TEXT SEGMENT —
=======
Boris Fishman's A Replacement Life is proof that summarizing a novel is an unjust way of describing it. The publisher's description of the novel as the story of "a failed journalist asked to do the unthinkable: forge Holocaust-restitution claims for old Russian Jews" may give the impression that the novel is about the Holocaust, when, in fact, it is a very entertaining, witty story about Russian and Soviet immigrants living in Brooklyn.
The protagonist, Slava Gelman, who, like Fishman, came to the States as a child, has one foot in the old world of his parents and grandparents, and one in the new world, which is symbolized by Century, a prestigious New York magazine where he works. Fishman's characters Slava and his relatives, as well as their neighbors and friends are vivid and persuasive. They also display a disregard for the law, something common to those who have lived under communism. (I myself grew up in Eastern Europe.) Thus, toward the end of the novel, a taxi driver from the former Soviet empire, gives Slava a tip about how to make money fraudulently. Slava refuses, but the fraud is subtly integrated by the author into the larger Soviet immigrant narrative of misappropriation. The most powerful character of this narrative is Slava's grandfather, who, not coincidentally, is also the most morally ambiguous.
=======
SUPPLIED MATERIAL —
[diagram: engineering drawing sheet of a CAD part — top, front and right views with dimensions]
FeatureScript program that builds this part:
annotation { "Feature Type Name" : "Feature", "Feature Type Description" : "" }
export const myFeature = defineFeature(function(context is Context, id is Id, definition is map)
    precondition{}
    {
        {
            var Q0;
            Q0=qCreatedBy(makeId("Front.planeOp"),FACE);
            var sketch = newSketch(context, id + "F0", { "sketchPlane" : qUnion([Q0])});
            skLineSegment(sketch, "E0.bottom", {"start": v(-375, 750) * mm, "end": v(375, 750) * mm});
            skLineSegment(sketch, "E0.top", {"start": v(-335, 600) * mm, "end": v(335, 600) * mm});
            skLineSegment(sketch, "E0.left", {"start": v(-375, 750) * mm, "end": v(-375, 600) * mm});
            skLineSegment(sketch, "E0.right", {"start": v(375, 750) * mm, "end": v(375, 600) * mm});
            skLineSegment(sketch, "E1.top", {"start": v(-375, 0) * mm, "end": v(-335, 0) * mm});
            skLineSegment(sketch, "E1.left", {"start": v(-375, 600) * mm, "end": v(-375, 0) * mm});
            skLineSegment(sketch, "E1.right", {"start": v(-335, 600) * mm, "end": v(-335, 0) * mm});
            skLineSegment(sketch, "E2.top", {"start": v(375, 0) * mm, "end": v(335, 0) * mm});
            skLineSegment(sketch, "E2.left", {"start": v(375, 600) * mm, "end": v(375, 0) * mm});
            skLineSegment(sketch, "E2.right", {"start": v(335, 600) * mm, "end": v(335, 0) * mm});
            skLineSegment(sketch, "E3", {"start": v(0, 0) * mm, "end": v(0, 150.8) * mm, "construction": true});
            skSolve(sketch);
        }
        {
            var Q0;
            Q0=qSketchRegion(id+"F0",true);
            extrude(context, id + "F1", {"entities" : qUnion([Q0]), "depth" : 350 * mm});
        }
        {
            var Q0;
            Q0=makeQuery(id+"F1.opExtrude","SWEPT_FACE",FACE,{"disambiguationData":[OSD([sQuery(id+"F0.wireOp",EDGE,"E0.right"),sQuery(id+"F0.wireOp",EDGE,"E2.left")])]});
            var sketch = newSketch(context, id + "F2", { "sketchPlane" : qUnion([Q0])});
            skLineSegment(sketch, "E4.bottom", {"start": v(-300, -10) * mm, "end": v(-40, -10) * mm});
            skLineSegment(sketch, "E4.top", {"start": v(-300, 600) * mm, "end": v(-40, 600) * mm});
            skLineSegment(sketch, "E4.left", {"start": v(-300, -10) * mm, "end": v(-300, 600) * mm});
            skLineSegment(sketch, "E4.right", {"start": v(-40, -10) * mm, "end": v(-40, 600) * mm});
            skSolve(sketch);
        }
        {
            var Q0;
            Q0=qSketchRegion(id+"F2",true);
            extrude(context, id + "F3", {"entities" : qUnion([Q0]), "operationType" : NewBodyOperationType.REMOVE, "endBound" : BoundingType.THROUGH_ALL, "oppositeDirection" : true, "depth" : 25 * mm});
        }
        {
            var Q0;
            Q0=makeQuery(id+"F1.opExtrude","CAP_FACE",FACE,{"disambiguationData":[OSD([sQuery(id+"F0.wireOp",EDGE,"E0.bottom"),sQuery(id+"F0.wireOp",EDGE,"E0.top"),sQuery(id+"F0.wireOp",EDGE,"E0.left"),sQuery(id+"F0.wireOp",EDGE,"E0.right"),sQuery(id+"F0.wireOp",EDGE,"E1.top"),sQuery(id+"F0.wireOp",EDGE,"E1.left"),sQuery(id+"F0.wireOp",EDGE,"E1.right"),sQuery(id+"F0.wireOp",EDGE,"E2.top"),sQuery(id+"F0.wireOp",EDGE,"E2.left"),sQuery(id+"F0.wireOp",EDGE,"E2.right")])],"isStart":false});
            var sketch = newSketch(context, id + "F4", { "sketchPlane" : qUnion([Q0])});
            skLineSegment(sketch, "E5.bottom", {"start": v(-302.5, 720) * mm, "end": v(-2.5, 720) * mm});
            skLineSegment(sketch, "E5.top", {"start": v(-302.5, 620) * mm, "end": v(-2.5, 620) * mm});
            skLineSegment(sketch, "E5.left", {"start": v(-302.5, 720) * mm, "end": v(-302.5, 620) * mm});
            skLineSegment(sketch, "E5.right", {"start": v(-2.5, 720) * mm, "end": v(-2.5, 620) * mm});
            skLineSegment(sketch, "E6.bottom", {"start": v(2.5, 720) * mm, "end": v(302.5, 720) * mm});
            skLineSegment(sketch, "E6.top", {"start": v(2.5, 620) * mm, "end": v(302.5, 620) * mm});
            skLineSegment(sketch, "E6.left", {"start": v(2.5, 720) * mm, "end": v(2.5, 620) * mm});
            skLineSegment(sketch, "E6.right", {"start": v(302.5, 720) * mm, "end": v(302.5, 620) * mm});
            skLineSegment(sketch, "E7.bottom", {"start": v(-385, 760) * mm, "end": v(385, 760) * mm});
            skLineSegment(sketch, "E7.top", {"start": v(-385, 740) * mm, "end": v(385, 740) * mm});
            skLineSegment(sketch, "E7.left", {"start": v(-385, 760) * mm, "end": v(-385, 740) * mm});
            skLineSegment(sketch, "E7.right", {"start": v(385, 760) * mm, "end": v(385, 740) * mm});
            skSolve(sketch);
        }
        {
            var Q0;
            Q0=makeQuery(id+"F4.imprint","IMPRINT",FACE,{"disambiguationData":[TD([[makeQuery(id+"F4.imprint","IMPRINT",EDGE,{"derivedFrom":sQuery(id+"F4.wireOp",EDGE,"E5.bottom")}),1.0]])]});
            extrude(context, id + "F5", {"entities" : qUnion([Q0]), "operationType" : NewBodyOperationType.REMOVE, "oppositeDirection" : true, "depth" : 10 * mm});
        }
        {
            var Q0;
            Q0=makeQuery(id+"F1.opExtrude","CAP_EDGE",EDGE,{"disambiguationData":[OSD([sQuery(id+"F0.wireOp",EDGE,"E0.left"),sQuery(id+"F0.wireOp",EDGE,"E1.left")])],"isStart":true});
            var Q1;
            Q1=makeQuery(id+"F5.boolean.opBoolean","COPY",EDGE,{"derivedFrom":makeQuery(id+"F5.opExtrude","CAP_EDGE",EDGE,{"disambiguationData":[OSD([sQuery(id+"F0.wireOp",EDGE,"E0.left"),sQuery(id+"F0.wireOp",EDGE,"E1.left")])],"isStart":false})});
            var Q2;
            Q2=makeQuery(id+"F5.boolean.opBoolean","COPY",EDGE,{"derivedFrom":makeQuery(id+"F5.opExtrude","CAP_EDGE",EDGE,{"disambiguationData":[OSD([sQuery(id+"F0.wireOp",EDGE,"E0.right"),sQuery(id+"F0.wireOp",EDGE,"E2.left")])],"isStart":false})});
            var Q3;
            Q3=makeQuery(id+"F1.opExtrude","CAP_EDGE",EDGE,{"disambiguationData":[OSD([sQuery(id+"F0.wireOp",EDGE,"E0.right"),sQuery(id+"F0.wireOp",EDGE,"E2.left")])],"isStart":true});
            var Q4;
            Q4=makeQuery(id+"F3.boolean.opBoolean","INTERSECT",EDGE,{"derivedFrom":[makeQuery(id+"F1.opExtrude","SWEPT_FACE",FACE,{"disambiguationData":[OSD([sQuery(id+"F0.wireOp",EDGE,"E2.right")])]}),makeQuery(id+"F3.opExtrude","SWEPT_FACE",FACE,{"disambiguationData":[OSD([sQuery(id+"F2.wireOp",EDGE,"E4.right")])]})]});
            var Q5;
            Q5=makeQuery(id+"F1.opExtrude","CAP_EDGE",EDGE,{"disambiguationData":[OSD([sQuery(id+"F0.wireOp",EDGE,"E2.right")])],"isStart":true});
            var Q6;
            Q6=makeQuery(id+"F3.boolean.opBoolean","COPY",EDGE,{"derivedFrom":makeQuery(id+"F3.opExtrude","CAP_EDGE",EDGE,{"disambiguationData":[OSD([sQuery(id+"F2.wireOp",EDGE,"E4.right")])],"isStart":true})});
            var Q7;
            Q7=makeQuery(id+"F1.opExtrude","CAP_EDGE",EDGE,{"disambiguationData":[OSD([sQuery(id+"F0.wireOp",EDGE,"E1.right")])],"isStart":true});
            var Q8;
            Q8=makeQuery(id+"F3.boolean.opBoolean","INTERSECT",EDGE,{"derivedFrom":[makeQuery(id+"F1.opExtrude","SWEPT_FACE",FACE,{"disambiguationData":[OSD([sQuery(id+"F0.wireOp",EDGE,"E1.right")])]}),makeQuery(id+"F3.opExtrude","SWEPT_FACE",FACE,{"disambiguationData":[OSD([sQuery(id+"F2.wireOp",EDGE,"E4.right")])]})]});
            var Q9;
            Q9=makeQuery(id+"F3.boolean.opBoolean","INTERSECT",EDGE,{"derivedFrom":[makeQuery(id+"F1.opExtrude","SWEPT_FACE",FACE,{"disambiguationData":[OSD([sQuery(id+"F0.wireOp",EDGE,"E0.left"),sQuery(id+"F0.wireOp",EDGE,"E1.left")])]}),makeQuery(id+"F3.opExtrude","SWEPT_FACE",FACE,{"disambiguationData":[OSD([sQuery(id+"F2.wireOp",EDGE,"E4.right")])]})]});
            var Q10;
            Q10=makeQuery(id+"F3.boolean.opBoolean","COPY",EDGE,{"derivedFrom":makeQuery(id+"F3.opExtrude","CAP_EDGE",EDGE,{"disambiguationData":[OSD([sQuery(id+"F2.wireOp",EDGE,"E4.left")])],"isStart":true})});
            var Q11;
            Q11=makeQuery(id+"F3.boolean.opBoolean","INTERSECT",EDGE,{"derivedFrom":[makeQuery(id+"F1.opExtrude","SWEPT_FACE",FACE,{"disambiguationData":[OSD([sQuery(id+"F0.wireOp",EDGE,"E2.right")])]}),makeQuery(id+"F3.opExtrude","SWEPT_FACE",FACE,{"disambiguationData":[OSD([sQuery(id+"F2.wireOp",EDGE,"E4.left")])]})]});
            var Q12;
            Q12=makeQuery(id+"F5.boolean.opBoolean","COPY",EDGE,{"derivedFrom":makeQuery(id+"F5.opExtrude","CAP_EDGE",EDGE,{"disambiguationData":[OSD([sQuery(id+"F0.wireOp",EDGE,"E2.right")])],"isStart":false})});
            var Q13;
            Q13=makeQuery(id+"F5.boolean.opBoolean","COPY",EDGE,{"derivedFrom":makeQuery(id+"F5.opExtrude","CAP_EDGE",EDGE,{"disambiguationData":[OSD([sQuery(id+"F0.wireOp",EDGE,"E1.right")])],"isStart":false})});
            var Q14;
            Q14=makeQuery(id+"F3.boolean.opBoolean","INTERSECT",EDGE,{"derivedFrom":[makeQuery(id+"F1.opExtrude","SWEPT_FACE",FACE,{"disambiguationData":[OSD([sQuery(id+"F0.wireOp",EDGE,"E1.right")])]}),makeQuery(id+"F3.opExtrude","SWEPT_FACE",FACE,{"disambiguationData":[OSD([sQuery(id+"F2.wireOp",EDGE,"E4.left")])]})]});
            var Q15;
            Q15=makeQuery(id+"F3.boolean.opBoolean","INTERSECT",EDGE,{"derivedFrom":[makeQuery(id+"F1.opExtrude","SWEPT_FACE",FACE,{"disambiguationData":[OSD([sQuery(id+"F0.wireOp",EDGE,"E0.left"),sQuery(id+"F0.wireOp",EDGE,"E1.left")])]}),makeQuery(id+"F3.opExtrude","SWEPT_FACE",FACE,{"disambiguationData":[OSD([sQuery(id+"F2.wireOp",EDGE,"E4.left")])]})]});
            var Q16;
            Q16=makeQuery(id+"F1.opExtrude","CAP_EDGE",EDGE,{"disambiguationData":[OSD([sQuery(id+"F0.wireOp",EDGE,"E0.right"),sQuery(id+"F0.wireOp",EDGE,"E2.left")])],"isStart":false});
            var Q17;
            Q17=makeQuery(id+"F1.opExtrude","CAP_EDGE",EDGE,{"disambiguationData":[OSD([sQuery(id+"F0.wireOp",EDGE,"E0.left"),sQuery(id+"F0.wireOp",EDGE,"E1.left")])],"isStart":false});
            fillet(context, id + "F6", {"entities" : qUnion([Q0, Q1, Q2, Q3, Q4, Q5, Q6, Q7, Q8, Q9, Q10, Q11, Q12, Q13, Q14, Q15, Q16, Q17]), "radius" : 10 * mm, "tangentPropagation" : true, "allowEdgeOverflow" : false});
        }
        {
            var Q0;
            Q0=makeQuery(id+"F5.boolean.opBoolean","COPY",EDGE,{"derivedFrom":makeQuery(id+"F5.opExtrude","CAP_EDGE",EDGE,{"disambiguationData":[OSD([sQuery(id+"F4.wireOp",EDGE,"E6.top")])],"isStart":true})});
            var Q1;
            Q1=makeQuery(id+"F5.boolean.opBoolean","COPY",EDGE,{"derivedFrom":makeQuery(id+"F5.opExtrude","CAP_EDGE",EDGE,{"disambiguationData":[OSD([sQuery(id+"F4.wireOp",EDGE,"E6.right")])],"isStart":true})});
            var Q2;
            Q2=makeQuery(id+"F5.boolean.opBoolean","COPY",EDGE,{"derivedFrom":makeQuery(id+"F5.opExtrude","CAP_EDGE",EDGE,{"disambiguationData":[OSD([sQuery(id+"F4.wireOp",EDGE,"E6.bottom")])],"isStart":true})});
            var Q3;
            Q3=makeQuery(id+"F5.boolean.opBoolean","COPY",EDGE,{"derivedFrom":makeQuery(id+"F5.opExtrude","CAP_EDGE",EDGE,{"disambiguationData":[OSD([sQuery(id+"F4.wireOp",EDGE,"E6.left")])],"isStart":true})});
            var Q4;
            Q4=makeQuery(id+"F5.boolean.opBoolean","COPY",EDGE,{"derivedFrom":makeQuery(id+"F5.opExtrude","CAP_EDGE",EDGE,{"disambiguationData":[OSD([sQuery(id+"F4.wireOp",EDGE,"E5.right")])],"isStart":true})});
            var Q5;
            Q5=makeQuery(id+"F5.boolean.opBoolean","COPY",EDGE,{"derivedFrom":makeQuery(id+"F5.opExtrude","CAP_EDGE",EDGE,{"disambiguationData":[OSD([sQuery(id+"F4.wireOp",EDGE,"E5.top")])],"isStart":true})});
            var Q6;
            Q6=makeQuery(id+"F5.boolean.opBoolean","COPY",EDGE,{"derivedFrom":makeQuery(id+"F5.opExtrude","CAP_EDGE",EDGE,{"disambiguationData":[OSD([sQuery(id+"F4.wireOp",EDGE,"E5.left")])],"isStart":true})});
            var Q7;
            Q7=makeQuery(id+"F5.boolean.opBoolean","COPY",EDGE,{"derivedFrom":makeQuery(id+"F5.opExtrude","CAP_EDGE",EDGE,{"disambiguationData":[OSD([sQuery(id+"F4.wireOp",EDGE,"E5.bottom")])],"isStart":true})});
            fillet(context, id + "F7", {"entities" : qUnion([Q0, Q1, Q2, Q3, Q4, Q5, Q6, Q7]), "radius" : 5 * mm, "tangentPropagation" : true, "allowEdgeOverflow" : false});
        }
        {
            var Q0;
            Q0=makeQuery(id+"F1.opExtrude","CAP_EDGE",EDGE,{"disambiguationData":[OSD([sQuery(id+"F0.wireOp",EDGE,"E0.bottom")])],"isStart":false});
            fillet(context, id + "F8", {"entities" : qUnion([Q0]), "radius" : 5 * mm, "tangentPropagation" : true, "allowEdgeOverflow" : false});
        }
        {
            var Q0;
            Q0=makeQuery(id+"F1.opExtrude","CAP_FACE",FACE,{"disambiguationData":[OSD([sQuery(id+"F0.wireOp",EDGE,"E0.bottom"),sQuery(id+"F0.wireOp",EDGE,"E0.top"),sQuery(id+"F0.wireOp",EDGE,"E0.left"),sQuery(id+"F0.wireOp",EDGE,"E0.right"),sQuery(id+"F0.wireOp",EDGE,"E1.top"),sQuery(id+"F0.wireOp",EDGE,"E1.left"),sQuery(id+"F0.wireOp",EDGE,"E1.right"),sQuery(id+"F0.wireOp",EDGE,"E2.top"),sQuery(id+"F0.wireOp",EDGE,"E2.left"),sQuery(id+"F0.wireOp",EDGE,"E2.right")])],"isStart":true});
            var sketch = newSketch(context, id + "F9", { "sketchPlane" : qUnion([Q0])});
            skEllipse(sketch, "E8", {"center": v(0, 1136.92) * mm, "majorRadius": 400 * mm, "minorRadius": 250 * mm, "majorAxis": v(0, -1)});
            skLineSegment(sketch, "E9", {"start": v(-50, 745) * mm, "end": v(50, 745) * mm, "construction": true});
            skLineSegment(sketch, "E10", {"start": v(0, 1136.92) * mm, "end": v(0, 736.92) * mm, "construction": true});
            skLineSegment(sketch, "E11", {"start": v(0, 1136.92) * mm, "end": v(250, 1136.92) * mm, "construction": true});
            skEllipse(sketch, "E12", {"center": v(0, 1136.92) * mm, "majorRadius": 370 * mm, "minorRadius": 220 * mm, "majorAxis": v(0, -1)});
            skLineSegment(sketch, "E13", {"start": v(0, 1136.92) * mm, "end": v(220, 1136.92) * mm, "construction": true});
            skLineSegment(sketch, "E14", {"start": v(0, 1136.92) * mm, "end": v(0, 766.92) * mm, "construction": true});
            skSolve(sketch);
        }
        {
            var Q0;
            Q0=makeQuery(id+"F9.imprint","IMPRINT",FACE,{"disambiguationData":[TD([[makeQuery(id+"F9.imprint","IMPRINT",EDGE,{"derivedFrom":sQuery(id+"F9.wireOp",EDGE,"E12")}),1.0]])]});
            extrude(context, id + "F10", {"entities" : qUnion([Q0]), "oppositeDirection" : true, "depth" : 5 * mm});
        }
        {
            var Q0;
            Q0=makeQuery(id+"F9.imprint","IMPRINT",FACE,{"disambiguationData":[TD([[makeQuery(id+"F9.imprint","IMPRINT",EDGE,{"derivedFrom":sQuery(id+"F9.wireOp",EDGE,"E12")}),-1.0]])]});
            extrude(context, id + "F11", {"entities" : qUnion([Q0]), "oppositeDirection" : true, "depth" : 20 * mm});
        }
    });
=======
ABOUT THIS TASK —
Rewrite the book review above, starting with "The protagonist, Slava" and going on through "most morally ambiguous.", renaming "Century" to "Meridian" everywhere it occurs in that span.

EXERCISE SOLUTION —
The protagonist, Slava Gelman, who, like Fishman, came to the States as a child, has one foot in the old world of his parents and grandparents, and one in the new world, which is symbolized by Meridian, a prestigious New York magazine where he works. Fishman's characters Slava and his relatives, as well as their neighbors and friends are vivid and persuasive. They also display a disregard for the law, something common to those who have lived under communism. (I myself grew up in Eastern Europe.) Thus, toward the end of the novel, a taxi driver from the former Soviet empire, gives Slava a tip about how to make money fraudulently. Slava refuses, but the fraud is subtly integrated by the author into the larger Soviet immigrant narrative of misappropriation. The most powerful character of this narrative is Slava's grandfather, who, not coincidentally, is also the most morally ambiguous.